June 10, 2004
Functionality vs. Security
Avi Rubin's May 5th testimony on the reliability of voting machines [pdf] is an interesting read. Especially this section:
I’d like to stress one important point. Security and functionality are completely different things. Functionality is whether or not something works when it is used as planned. Functionality can be tested, and the tests can be used to make predictions about the future behavior of a system. Security, on the other hand, has to do with how a system behaves under unanticipated circumstances with an active, dynamic adversary trying to subvert it. By definition, you cannot test a system for security the way you test for functionality. It is inappropriate and incorrect to draw conclusions about the security of a system based on its past performance. The fact that this argument is consistently put forward in defense of the security of the DREs [electronic voting machines] demonstrates just how much real security expertise is needed in this process. You would not design a heart implant without feedback from cardiologists.
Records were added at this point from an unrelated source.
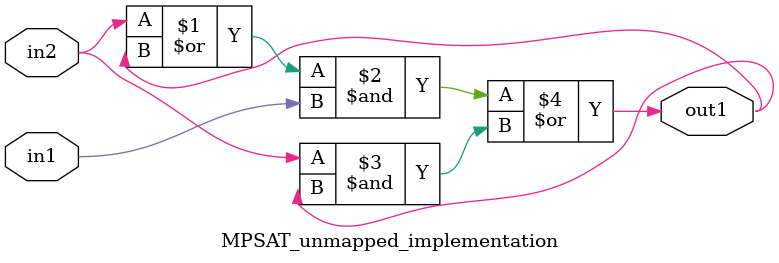
<source format=v>
module MPSAT_unmapped_implementation (out1, in1, in2);
    output out1;
    input in1;
    input in2;
    assign out1 =  (in2 | out1) & in1 | in2 & out1;
endmodule


</source>
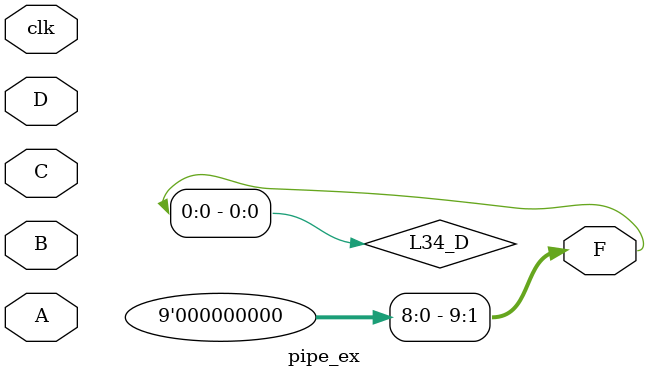
<source format=v>
module pipe_ex (F, A, B, C, D, clk);

  parameter N = 10;
 
  input [N-1:0] A, B, C, D;
  input clk;
  output [N-1:0] F;
  reg [N-1:0] L12_x1, L12_x2, L12_D, L23_x3, L23_D, L34_F;

  assign F = L34_D;

  always @ (posedge clk)
    begin
      L12_x1 <= #4 A + B;
      L12_x2 <= #4 C - D;
      L12_D <= D;      //**stage1**

     L23_x3 <= #4 L12_x1 + L12+x2;
     L23_D <= L12_D;   //**stage2**
 
     L34_F <= #6 L23_x3 * L23_D;  //**stage3**
   end
endmodule
</source>
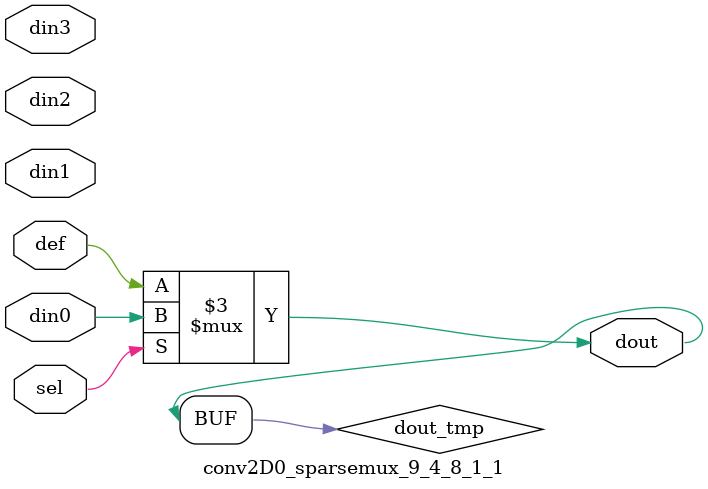
<source format=v>
`timescale 1ns / 1ps

module conv2D0_sparsemux_9_4_8_1_1 (din0,din1,din2,din3,def,sel,dout);

parameter din0_WIDTH = 1;

parameter din1_WIDTH = 1;

parameter din2_WIDTH = 1;

parameter din3_WIDTH = 1;

parameter def_WIDTH = 1;
parameter sel_WIDTH = 1;
parameter dout_WIDTH = 1;

parameter [sel_WIDTH-1:0] CASE0 = 1;

parameter [sel_WIDTH-1:0] CASE1 = 1;

parameter [sel_WIDTH-1:0] CASE2 = 1;

parameter [sel_WIDTH-1:0] CASE3 = 1;

parameter ID = 1;
parameter NUM_STAGE = 1;



input [din0_WIDTH-1:0] din0;

input [din1_WIDTH-1:0] din1;

input [din2_WIDTH-1:0] din2;

input [din3_WIDTH-1:0] din3;

input [def_WIDTH-1:0] def;
input [sel_WIDTH-1:0] sel;

output [dout_WIDTH-1:0] dout;



reg [dout_WIDTH-1:0] dout_tmp;

always @ (*) begin
case (sel)
    
    CASE0 : dout_tmp = din0;
    
    CASE1 : dout_tmp = din1;
    
    CASE2 : dout_tmp = din2;
    
    CASE3 : dout_tmp = din3;
    
    default : dout_tmp = def;
endcase
end


assign dout = dout_tmp;



endmodule

</source>
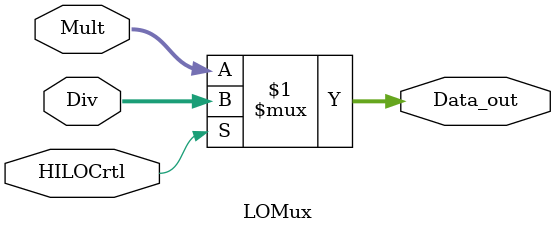
<source format=v>
module LOMux(
    input  wire HILOCrtl,
    input  wire [31:0] Mult, 
    input  wire [31:0] Div, 
    output wire [31:0] Data_out

);

// Div ---------|
// Mult ---------|--- Data_out --->

    assign Data_out = (HILOCrtl) ?  Div : Mult;

endmodule
</source>
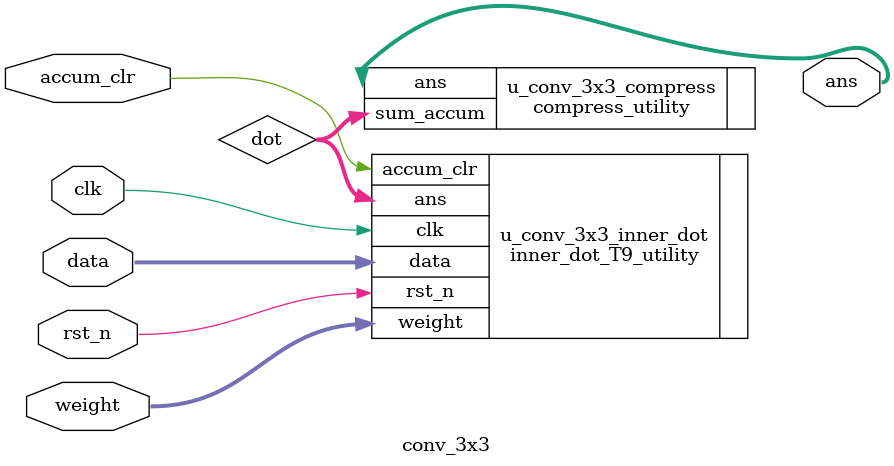
<source format=v>
`timescale 1ns/1ps
module conv_3x3 #(
    parameter SUM_WIDTH = 20
)(
    input clk,
    input rst_n,
    input accum_clr,
    input [7:0] data,
    input [7:0] weight,
    output [7:0] ans
);

    wire [19:0] dot;
    inner_dot_T9_utility #(
        .SUM_WIDTH(SUM_WIDTH)
    ) u_conv_3x3_inner_dot(
        .clk(clk),
        .rst_n(rst_n),
        .accum_clr(accum_clr),
        .data(data),
        .weight(weight),
        .ans(dot)
    );

    compress_utility #(
        .SUM_WIDTH(SUM_WIDTH)
    ) u_conv_3x3_compress(
        .sum_accum(dot),
        .ans(ans)
    );

endmodule
</source>
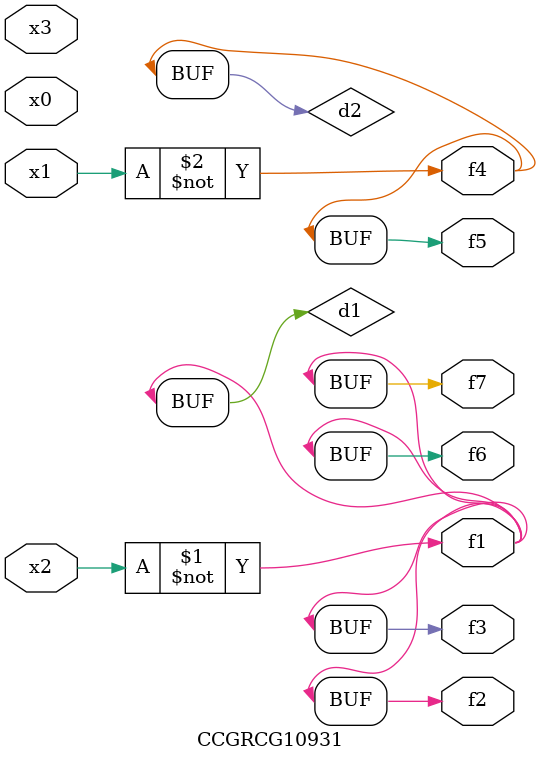
<source format=v>
module CCGRCG10931(
	input x0, x1, x2, x3,
	output f1, f2, f3, f4, f5, f6, f7
);

	wire d1, d2;

	xnor (d1, x2);
	not (d2, x1);
	assign f1 = d1;
	assign f2 = d1;
	assign f3 = d1;
	assign f4 = d2;
	assign f5 = d2;
	assign f6 = d1;
	assign f7 = d1;
endmodule

</source>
You would not design defense systems for the physical security of this country without consulting military experts, and you should not design systems for computerized elections in this country without consulting computer security experts. I can assure you from my analysis of the Diebold machines that no such expertise was utilized.
The bottom line? After the debacle of the 2000 election in Florida our election officials spent wildly in the hope of avoiding a repeat. The problem is the election officials had no clue what they were buying, traditional tests were insufficient, and the technology vendors were happy to rush an immature product to market to chase election reform dollars.